Q.1. How much does it cost to live in a caravan?
Generally, you can expect to spend around $2,000-$3,000 per month on living expenses, depending on your lifestyle and personal preferences. This includes things like food, gas, power, insurance, and maintenance.
Q.2. Can I live in a caravan permanently?
Yes, you can live in a caravan permanently if you wish. However, it’s important to do your research first and make sure that you’re prepared for the lifestyle change. We recommend speaking to other full-time caravanners and getting their advice before making the switch. It all depends on the location and local laws and regulations if it is allowed to live in a caravan permanently.
Q.3. Do I need a special license to drive a caravan?
You don’t need a special license to drive a caravan in the US. However, do check with your local DMV to see if there are any special requirements in your state. We also recommend taking some time to practice driving with a load before hitting the open road, as it can be quite different from driving a car!
The rules in Europe are different. You need a special license to drive your caravan if the combination’s total weight exceeds 3500 kg. So, the towing car and caravan combined (including passengers and carry-on weight) can’t be higher than 3500 kg.

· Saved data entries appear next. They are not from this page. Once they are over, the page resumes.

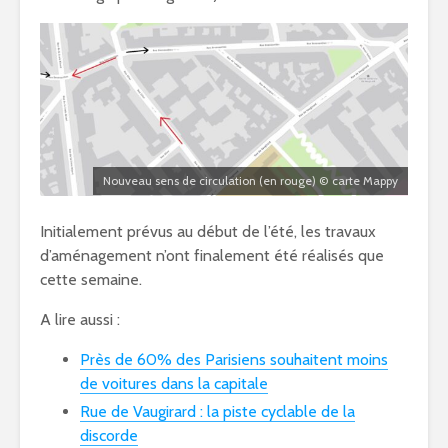
Nouveau sens de circulation (en rouge) © carte Mappy
Initialement prévus au début de l’été, les travaux
d’aménagement n’ont finalement été réalisés que
cette semaine.
A lire aussi :
Près de 60% des Parisiens souhaitent moins
de voitures dans la capital
e
Rue de Vaugirard : la piste cyclable de la
discorde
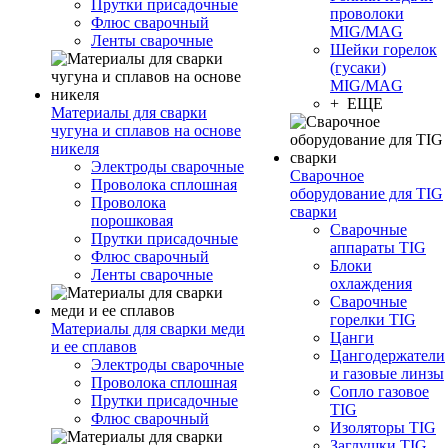
Прутки присадочные
проволоки
Флюс сварочный
MIG/MAG
Ленты сварочные
Шейки горелок
(гусаки)
MIG/MAG
+ ЕЩЕ
Материалы для сварки
чугуна и сплавов на основе
никеля
Электроды сварочные
Сварочное
Проволока сплошная
оборудование для TIG
Проволока
сварки
порошковая
Сварочные
Прутки присадочные
аппараты TIG
Флюс сварочный
Блоки
Ленты сварочные
охлаждения
Сварочные
горелки TIG
Материалы для сварки меди
Цанги
и ее сплавов
Цангодержатели
Электроды сварочные
и газовые линзы
Проволока сплошная
Сопло газовое
Прутки присадочные
TIG
Флюс сварочный
Изоляторы TIG
Заглушки TIG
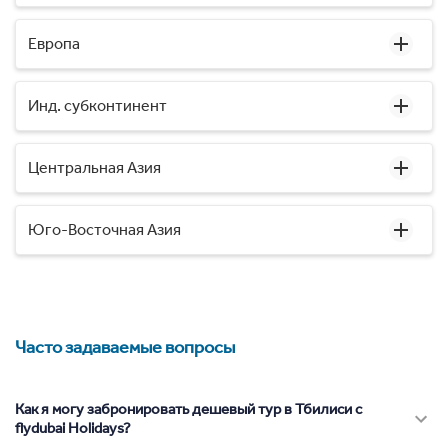
Европа
Инд. субконтинент
Центральная Азия
Юго-Восточная Азия
Часто задаваемые вопросы
Как я могу забронировать дешевый тур в Тбилиси с
flydubai Holidays?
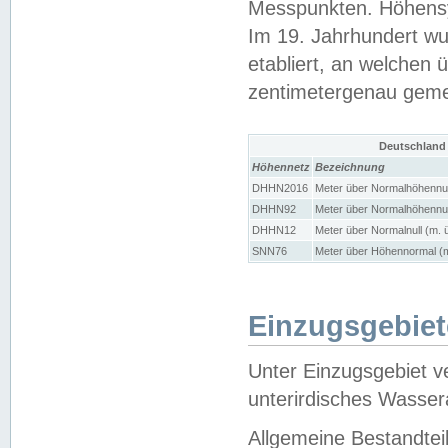
Messpunkten. Höhensy
Im 19. Jahrhundert wu
etabliert, an welchen 
zentimetergenau gem
Deutschland
Höhennetz
Bezeichnung
DHHN2016
Meter über Normalhöhennul
DHHN92
Meter über Normalhöhennul
DHHN12
Meter über Normalnull (m. 
SNN76
Meter über Höhennormal (m
Einzugsgebiet
Unter Einzugsgebiet v
unterirdisches Wasser
Allgemeine Bestandtei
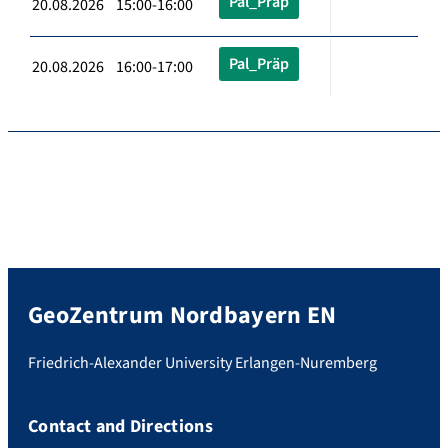
Pal_Präp
20.08.2026 15:00-16:00
Pal_Präp
20.08.2026 16:00-17:00
GeoZentrum Nordbayern EN
Friedrich-Alexander University Erlangen-Nuremberg
Contact and Directions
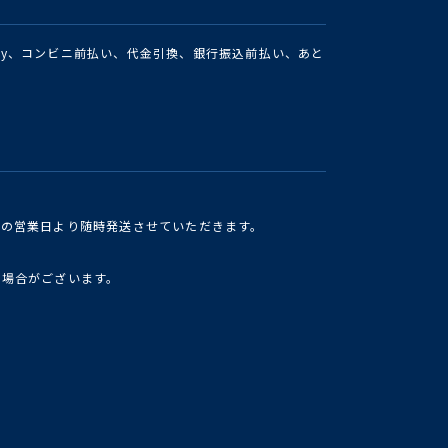
Pay、コンビニ前払い、代金引換、銀行振込前払い、あと
けの営業日より随時発送させていただきます。
い場合がございます。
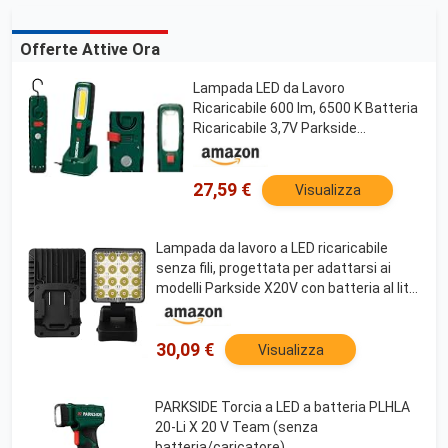
Offerte Attive Ora
Lampada LED da Lavoro
Ricaricabile 600 lm, 6500 K Batteria
Ricaricabile 3,7V Parkside
(Lampada ricaricabile(luce bianca e
UV))
27,59 €
Visualizza
Lampada da lavoro a LED ricaricabile
senza fili, progettata per adattarsi ai
modelli Parkside X20V con batteria al litio
PAP20A1 e PAP20A3
30,09 €
Visualizza
PARKSIDE Torcia a LED a batteria PLHLA
20-Li X 20 V Team (senza
batteria/caricatore)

You can find the EU rules here.
Caravans can offer you a life that you’d never have thought possible – one full of adventure and freedom. While a traditional home can provide stability, a caravan can allow you to explore the world and see new places. Plus, it’s cheaper than you might think, so why not try it? We love living in our caravan because we get to be outdoors much more often, and we save money, giving us much freedom in life. So get out there, start up your caravan, and start exploring! Remember, the world is your oyster!